Re: [PATCH v2] nvme-rdma: parallelize I/O queue allocation and startup

Next message: Michael S. Tsirkin: "Re: [PATCH splitout] mm: page_reporting: allow driver to set batch capacity"
Previous message: Christian Loehle: "Re: [PATCH v4 0/6] sched: Fix cluster scheduling in the presence of asymmetric capacity"
Next in thread: Christoph Hellwig: "Re: [PATCH v2] nvme-rdma: parallelize I/O queue allocation and startup"
Messages sorted by: [ date ] [ thread ] [ subject ] [ author ]

From: Keith Busch

Date: Tue Jun 09 2026 - 16:09:49 EST

On Thu, Jun 04, 2026 at 01:53:21PM -0600, Surabhi Gogte wrote:
> Refactor nvme rdma I/O queue setup to use async API, combining
> allocation and startup into a single parallel operation per queue.

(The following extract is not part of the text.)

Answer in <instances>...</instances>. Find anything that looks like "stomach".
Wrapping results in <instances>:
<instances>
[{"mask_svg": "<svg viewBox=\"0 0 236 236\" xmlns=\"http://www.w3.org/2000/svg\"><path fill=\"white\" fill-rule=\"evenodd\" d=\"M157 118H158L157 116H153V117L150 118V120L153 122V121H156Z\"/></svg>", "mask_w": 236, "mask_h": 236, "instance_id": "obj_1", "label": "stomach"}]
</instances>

This
> reduces connection and reconnection setup time when there are delays in
> establishing connections, which is especially important for
> high-core-count hosts.

Mostly looks fine.

> @@ -16,6 +16,7 @@
> #include <linux/types.h>
> #include <linux/list.h>
> #include <linux/mutex.h>
> +#include <linux/async.h>
> #include <linux/scatterlist.h>
> #include <linux/nvme.h>
> #include <linux/unaligned.h>
> @@ -125,6 +126,7 @@ struct nvme_rdma_ctrl {
> struct nvme_ctrl ctrl;
> bool use_inline_data;
> u32 io_queues[HCTX_MAX_TYPES];
> + atomic_t qsetup_err;
> };

This new field serves only to propogate an error from a local context,
so I don't want to introduce a new field for it at this scope. I prefer
you declare a special context struct for it to use with the async usage:

struct nvme_rdma_setup_ctx {
struct nvme_rdma_queue *queue;
int *err;
};

And then make that the cookie passed to the async setup. I don't think
it needs to be atomic here either: we really don't care if we see the
first or last error, so forcing a cmpxchg for the first one is a bit
overkill; you can just do READ/WRITE_ONCE instead and accept the race.